Western Trade Rumors: Wolves, Kings, Mavs, Vincent, Suns, Tillman

The Timberwolves are exploring the point guard market and considering making a trade for a player who could back up Mike Conley, reports Jake Fischer of Yahoo Sports.

While Fischer suggests that a reunion with Tyus Jones may be an option for Minnesota, he hears from league sources that the team is also eyeing a pair of guards who have connections to president of basketball operations Tim Connelly: Monte Morris of the Pistons and Bones Hyland of the Clippers.

Both Morris and Hyland played for Connelly’s teams in Denver before he left for the Wolves, and both players are considered potential trade candidates. Morris is on an expiring contract on a lottery-bound team, while Hyland has fallen out of the regular rotation in Los Angeles.

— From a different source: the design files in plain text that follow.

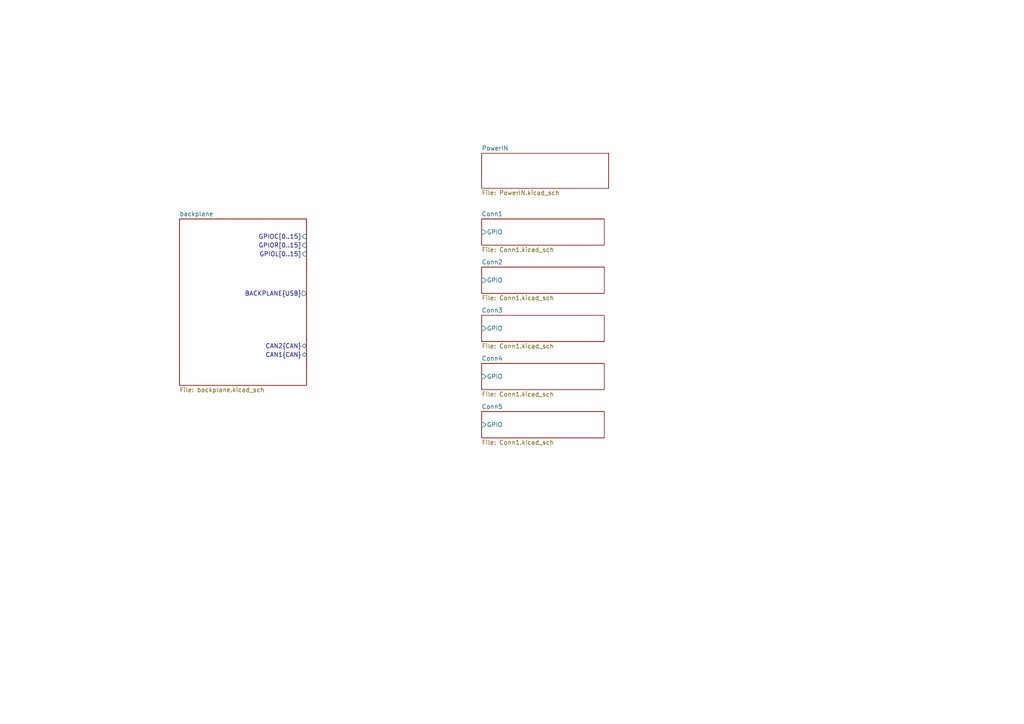
<source format=kicad_sch>
(kicad_sch
	(version 20250114)
	(generator "eeschema")
	(generator_version "9.0")
	(uuid "8ef3faa9-26ac-4d67-9a0f-d4499667925b")
	(paper "A4")
	(lib_symbols)
	(sheet
		(at 139.7 44.45)
		(size 36.83 10.16)
		(exclude_from_sim no)
		(in_bom yes)
		(on_board yes)
		(dnp no)
		(fields_autoplaced yes)
		(stroke
			(width 0.1524)
			(type solid)
		)
		(fill
			(color 0 0 0 0.0000)
		)
		(uuid "2da9368d-57bc-4547-94c7-3616951f71e4")
		(property "Sheetname" "PowerIN"
			(at 139.7 43.7384 0)
			(effects
				(font
					(size 1.27 1.27)
				)
				(justify left bottom)
			)
		)
		(property "Sheetfile" "PowerIN.kicad_sch"
			(at 139.7 55.1946 0)
			(effects
				(font
					(size 1.27 1.27)
				)
				(justify left top)
			)
		)
		(instances
			(project "ModuCard-GPIO-AUX"
				(path "/8ef3faa9-26ac-4d67-9a0f-d4499667925b"
					(page "18")
				)
			)
		)
	)
	(sheet
		(at 52.07 63.5)
		(size 36.83 48.26)
		(exclude_from_sim no)
		(in_bom yes)
		(on_board yes)
		(dnp no)
		(fields_autoplaced yes)
		(stroke
			(width 0.1524)
			(type solid)
		)
		(fill
			(color 0 0 0 0.0000)
		)
		(uuid "4d6a26ce-2624-4f1b-9c72-c26e7e9fc788")
		(property "Sheetname" "backplane"
			(at 52.07 62.7884 0)
			(effects
				(font
					(size 1.27 1.27)
				)
				(justify left bottom)
			)
		)
		(property "Sheetfile" "backplane.kicad_sch"
			(at 52.07 112.3446 0)
			(effects
				(font
					(size 1.27 1.27)
				)
				(justify left top)
			)
		)
		(pin "GPIOC[0..15]" input
			(at 88.9 68.58 0)
			(uuid "d69b26b8-f55c-4aef-bc15-1aeb9229b9f8")
			(effects
				(font
					(size 1.27 1.27)
				)
				(justify right)
			)
		)
		(pin "BACKPLANE{USB}" output
			(at 88.9 85.09 0)
			(uuid "a47607c3-ba99-449a-aeb9-6216607fb139")
			(effects
				(font
					(size 1.27 1.27)
				)
				(justify right)
			)
		)
		(pin "CAN2{CAN}" bidirectional
			(at 88.9 100.33 0)
			(uuid "8c2ea9c7-653f-47d5-a05f-4638940da7fa")
			(effects
				(font
					(size 1.27 1.27)
				)
				(justify right)
			)
		)
		(pin "GPIOR[0..15]" input
			(at 88.9 71.12 0)
			(uuid "d5b8e320-f241-49b5-b3dc-9c82fae758ff")
			(effects
				(font
					(size 1.27 1.27)
				)
				(justify right)
			)
		)
		(pin "CAN1{CAN}" bidirectional
			(at 88.9 102.87 0)
			(uuid "0dae52a4-ac65-4963-80c9-208c0b34dc64")
			(effects
				(font
					(size 1.27 1.27)
				)
				(justify right)
			)
		)
		(pin "GPIOL[0..15]" input
			(at 88.9 73.66 0)
			(uuid "f337e8c8-2da0-47fa-a967-9cb2f32639ec")
			(effects
				(font
					(size 1.27 1.27)
				)
				(justify right)
			)
		)
		(instances
			(project "ModuCard-GPIO-AUX"
				(path "/8ef3faa9-26ac-4d67-9a0f-d4499667925b"
					(page "17")
				)
			)
		)
	)
	(sheet
		(at 139.7 105.41)
		(size 35.56 7.62)
		(exclude_from_sim no)
		(in_bom yes)
		(on_board yes)
		(dnp no)
		(fields_autoplaced yes)
		(stroke
			(width 0.1524)
			(type solid)
		)
		(fill
			(color 0 0 0 0.0000)
		)
		(uuid "5ae3eed6-4fe2-473c-9b82-fbbaf2f3caa4")
		(property "Sheetname" "Conn4"
			(at 139.7 104.6984 0)
			(effects
				(font
					(size 1.27 1.27)
				)
				(justify left bottom)
			)
		)
		(property "Sheetfile" "Conn1.kicad_sch"
			(at 139.7 113.6146 0)
			(effects
				(font
					(size 1.27 1.27)
				)
				(justify left top)
			)
		)
		(pin "GPIO" input
			(at 139.7 109.22 180)
			(uuid "33449b3f-d0ab-42cb-9bec-359047188869")
			(effects
				(font
					(size 1.27 1.27)
				)
				(justify left)
			)
		)
		(instances
			(project "ModuCard-GPIO-AUX"
				(path "/8ef3faa9-26ac-4d67-9a0f-d4499667925b"
					(page "11")
				)
			)
		)
	)
	(sheet
		(at 139.7 77.47)
		(size 35.56 7.62)
		(exclude_from_sim no)
		(in_bom yes)
		(on_board yes)
		(dnp no)
		(fields_autoplaced yes)
		(stroke
			(width 0.1524)
			(type solid)
		)
		(fill
			(color 0 0 0 0.0000)
		)
		(uuid "8790317c-2f94-4897-9222-89a0fa74b781")
		(property "Sheetname" "Conn2"
			(at 139.7 76.7584 0)
			(effects
				(font
					(size 1.27 1.27)
				)
				(justify left bottom)
			)
		)
		(property "Sheetfile" "Conn1.kicad_sch"
			(at 139.7 85.6746 0)
			(effects
				(font
					(size 1.27 1.27)
				)
				(justify left top)
			)
		)
		(pin "GPIO" input
			(at 139.7 81.28 180)
			(uuid "b14eb094-34f7-4014-98cb-d14e30298b5e")
			(effects
				(font
					(size 1.27 1.27)
				)
				(justify left)
			)
		)
		(instances
			(project "ModuCard-GPIO-AUX"
				(path "/8ef3faa9-26ac-4d67-9a0f-d4499667925b"
					(page "5")
				)
			)
		)
	)
	(sheet
		(at 139.7 119.38)
		(size 35.56 7.62)
		(exclude_from_sim no)
		(in_bom yes)
		(on_board yes)
		(dnp no)
		(fields_autoplaced yes)
		(stroke
			(width 0.1524)
			(type solid)
		)
		(fill
			(color 0 0 0 0.0000)
		)
		(uuid "9aedf911-26ec-4067-95ab-1c11f8fe26e0")
		(property "Sheetname" "Conn5"
			(at 139.7 118.6684 0)
			(effects
				(font
					(size 1.27 1.27)
				)
				(justify left bottom)
			)
		)
		(property "Sheetfile" "Conn1.kicad_sch"
			(at 139.7 127.5846 0)
			(effects
				(font
					(size 1.27 1.27)
				)
				(justify left top)
			)
		)
		(pin "GPIO" input
			(at 139.7 123.19 180)
			(uuid "5e516417-f2f1-44d8-ad09-bcba83eb8352")
			(effects
				(font
					(size 1.27 1.27)
				)
				(justify left)
			)
		)
		(instances
			(project "ModuCard-GPIO-AUX"
				(path "/8ef3faa9-26ac-4d67-9a0f-d4499667925b"
					(page "14")
				)
			)
		)
	)
	(sheet
		(at 139.7 91.44)
		(size 35.56 7.62)
		(exclude_from_sim no)
		(in_bom yes)
		(on_board yes)
		(dnp no)
		(fields_autoplaced yes)
		(stroke
			(width 0.1524)
			(type solid)
		)
		(fill
			(color 0 0 0 0.0000)
		)
		(uuid "a1333ab6-9aaa-4fbc-bc6b-224a0904cdda")
		(property "Sheetname" "Conn3"
			(at 139.7 90.7284 0)
			(effects
				(font
					(size 1.27 1.27)
				)
				(justify left bottom)
			)
		)
		(property "Sheetfile" "Conn1.kicad_sch"
			(at 139.7 99.6446 0)
			(effects
				(font
					(size 1.27 1.27)
				)
				(justify left top)
			)
		)
		(pin "GPIO" input
			(at 139.7 95.25 180)
			(uuid "223f686c-3c14-4e6e-bbed-7938ec6356b5")
			(effects
				(font
					(size 1.27 1.27)
				)
				(justify left)
			)
		)
		(instances
			(project "ModuCard-GPIO-AUX"
				(path "/8ef3faa9-26ac-4d67-9a0f-d4499667925b"
					(page "8")
				)
			)
		)
	)
	(sheet
		(at 139.7 63.5)
		(size 35.56 7.62)
		(exclude_from_sim no)
		(in_bom yes)
		(on_board yes)
		(dnp no)
		(fields_autoplaced yes)
		(stroke
			(width 0.1524)
			(type solid)
		)
		(fill
			(color 0 0 0 0.0000)
		)
		(uuid "a8ae1582-52f1-4cc3-aee3-2d6c180077b5")
		(property "Sheetname" "Conn1"
			(at 139.7 62.7884 0)
			(effects
				(font
					(size 1.27 1.27)
				)
				(justify left bottom)
			)
		)
		(property "Sheetfile" "Conn1.kicad_sch"
			(at 139.7 71.7046 0)
			(effects
				(font
					(size 1.27 1.27)
				)
				(justify left top)
			)
		)
		(pin "GPIO" input
			(at 139.7 67.31 180)
			(uuid "df787ad6-6fe4-47ed-8ab6-e0695bf997a2")
			(effects
				(font
					(size 1.27 1.27)
				)
				(justify left)
			)
		)
		(instances
			(project "ModuCard-GPIO-AUX"
				(path "/8ef3faa9-26ac-4d67-9a0f-d4499667925b"
					(page "2")
				)
			)
		)
	)
	(sheet_instances
		(path "/"
			(page "1")
		)
	)
	(embedded_fonts no)
)

</source>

Here are a few more Western Conference rumors from Fischer:

  • Fischer, like Marc Stein, hears that the Kings have interest in Kyle Kuzma. However, outside of the Wizards forward, Sacramento hasn’t really been actively pursuing other targets that would require the team to part with Harrison Barnes, so Barnes could remain with the Kings through the trade deadline, Fischer says. Conversely, the Mavericks – who have also been connected to Kuzma – are known to have interest in several other forwards, including Dorian Finney-Smith and Andrew Wiggins.
  • Although D’Angelo Russell has been cited more frequently as a trade candidate, the Lakers are also including Gabe Vincent in various trade talks, sources tell Fischer. Vincent hasn’t been healthy this season and is under contract for one more year than Russell is, so his value will be limited, but his lower cap hit ($10.5MM) may make him a better fit in certain scenarios than D-Lo ($17.3MM).
  • The Suns continue to be the team linked most frequently by league personnel to Hornets forward Miles Bridges, Fischer writes, noting that both Bridges and Suns owner Mat Ishbia are former Michigan State Spartans.
  • Grizzlies big man Xavier Tillman has generated “a wealth of interest” from playoff contenders, according to Fischer. Tillman will reach unrestricted free agency this summer if he doesn’t sign an extension before then.